What is expected: Tally every line of the material where "round" occurs, then write the total by itself.

_ _ _ _ _ _ _

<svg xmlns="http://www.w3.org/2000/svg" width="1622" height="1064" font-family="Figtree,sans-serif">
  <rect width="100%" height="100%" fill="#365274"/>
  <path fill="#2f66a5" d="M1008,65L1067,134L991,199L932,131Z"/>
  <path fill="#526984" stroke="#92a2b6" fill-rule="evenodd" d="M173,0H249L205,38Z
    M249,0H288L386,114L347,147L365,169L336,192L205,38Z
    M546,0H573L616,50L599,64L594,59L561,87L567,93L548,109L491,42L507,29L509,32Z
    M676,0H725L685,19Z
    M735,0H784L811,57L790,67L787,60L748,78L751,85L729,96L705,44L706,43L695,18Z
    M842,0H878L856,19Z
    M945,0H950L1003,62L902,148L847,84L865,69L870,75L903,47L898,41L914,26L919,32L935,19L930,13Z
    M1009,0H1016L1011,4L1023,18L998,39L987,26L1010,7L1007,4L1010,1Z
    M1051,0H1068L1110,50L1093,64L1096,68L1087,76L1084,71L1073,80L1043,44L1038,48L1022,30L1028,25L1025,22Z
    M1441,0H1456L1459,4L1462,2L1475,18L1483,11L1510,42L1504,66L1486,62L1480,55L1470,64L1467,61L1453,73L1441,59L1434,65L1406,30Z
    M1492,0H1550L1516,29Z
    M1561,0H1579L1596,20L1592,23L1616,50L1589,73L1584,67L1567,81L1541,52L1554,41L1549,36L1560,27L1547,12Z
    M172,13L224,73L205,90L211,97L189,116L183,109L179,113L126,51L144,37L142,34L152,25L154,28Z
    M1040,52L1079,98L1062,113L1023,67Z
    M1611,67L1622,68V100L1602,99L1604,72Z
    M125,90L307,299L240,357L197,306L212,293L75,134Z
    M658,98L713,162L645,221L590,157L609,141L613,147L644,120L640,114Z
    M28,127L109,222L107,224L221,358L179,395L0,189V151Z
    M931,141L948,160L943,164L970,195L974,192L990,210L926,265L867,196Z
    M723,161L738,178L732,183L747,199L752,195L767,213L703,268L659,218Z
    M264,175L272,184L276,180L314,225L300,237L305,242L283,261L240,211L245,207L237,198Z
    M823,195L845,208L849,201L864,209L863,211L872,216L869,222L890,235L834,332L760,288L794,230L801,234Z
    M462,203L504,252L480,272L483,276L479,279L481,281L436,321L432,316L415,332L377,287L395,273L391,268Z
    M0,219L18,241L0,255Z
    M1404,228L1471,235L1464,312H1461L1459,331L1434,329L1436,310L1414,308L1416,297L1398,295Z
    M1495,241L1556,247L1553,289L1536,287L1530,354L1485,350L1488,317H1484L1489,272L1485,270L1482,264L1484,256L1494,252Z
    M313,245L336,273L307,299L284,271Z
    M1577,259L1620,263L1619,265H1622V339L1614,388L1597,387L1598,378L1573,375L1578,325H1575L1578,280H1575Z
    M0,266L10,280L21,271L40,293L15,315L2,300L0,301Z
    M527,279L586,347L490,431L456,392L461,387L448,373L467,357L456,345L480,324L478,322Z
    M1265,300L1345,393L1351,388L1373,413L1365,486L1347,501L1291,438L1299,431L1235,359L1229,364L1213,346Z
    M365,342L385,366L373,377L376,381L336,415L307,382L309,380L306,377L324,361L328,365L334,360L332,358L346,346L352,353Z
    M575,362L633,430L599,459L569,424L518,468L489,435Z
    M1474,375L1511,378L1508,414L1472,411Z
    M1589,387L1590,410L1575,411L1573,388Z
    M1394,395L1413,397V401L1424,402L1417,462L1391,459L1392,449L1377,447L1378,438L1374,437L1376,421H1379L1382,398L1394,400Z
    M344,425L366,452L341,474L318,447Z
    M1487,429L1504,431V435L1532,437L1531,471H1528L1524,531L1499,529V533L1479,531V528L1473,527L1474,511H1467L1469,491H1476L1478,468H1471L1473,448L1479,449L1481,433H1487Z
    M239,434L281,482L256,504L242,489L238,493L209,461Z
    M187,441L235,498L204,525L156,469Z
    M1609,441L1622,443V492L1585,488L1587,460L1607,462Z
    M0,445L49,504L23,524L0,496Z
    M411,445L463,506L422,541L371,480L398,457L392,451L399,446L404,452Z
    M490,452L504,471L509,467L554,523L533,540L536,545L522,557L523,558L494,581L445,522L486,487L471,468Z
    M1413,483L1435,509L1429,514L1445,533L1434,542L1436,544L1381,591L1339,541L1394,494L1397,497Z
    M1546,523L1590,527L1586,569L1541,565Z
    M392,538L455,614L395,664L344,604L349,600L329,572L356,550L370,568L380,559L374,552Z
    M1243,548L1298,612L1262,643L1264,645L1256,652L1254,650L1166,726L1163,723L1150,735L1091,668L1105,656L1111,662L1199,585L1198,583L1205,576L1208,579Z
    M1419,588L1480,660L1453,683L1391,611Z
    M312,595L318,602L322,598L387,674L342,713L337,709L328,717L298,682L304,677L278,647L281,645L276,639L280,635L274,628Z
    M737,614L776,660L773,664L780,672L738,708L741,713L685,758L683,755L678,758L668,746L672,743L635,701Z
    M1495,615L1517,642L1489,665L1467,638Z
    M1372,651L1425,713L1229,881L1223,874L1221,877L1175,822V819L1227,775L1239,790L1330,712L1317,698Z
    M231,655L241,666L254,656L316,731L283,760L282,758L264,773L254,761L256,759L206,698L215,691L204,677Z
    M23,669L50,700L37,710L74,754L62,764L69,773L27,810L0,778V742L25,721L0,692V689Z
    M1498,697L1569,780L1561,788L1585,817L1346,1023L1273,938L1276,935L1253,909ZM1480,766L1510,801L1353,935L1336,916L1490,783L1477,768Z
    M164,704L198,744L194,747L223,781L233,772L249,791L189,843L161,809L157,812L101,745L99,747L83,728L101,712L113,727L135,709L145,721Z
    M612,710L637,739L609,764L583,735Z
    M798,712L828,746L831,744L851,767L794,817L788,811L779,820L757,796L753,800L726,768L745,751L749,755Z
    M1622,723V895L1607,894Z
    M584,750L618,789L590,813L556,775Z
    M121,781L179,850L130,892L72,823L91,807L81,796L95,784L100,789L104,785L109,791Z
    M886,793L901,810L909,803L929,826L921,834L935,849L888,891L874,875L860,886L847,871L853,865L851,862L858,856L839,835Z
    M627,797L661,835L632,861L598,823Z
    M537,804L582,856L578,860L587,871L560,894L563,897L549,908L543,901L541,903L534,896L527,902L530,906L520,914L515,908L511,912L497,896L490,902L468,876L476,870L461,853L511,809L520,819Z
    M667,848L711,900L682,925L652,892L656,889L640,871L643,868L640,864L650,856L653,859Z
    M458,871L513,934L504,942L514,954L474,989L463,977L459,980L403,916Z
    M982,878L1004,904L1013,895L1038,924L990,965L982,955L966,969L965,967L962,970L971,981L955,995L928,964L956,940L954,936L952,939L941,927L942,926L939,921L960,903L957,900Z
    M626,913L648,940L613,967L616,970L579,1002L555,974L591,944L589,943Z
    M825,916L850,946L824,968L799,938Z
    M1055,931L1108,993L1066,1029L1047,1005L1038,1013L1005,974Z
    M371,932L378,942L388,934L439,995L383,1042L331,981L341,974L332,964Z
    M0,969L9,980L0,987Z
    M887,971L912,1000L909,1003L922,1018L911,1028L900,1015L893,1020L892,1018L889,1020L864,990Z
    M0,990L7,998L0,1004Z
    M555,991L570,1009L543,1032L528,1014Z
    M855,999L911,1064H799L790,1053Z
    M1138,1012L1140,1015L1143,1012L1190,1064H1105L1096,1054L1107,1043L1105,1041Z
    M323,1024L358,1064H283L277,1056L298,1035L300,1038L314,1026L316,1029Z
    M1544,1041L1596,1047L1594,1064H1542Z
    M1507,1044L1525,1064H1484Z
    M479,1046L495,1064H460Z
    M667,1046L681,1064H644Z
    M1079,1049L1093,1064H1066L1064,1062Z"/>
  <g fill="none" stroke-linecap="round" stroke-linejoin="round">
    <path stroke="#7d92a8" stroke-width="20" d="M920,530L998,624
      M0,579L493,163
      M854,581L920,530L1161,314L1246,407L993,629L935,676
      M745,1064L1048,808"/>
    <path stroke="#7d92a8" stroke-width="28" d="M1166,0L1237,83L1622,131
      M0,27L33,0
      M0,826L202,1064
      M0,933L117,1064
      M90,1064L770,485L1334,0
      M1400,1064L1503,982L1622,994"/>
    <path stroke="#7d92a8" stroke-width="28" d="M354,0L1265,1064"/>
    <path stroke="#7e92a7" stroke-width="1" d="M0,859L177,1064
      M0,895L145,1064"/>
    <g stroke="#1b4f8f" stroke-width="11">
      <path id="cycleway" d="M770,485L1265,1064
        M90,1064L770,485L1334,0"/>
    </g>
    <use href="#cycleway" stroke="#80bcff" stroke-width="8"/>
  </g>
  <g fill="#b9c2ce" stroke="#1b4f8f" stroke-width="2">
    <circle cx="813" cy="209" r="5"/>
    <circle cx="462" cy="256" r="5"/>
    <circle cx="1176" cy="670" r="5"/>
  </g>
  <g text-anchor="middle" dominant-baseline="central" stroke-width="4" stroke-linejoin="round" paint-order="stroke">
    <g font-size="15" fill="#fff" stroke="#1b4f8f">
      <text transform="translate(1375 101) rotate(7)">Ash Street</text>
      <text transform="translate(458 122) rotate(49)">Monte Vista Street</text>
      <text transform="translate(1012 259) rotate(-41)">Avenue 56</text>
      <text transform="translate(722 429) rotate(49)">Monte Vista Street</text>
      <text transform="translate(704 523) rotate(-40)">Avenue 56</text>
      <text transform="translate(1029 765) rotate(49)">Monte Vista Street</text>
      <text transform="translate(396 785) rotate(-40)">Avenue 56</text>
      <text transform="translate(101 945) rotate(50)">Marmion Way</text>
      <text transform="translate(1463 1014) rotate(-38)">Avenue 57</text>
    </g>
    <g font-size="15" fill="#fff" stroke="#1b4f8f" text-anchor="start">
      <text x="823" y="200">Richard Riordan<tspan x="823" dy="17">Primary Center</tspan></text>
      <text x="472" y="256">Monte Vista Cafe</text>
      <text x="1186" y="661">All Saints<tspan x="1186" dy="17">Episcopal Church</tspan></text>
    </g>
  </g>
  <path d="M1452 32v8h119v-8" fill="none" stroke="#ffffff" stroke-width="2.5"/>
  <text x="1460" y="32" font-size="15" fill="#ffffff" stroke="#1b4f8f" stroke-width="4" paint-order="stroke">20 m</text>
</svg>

_ _ _ _ _ _ _

Exercise result: 2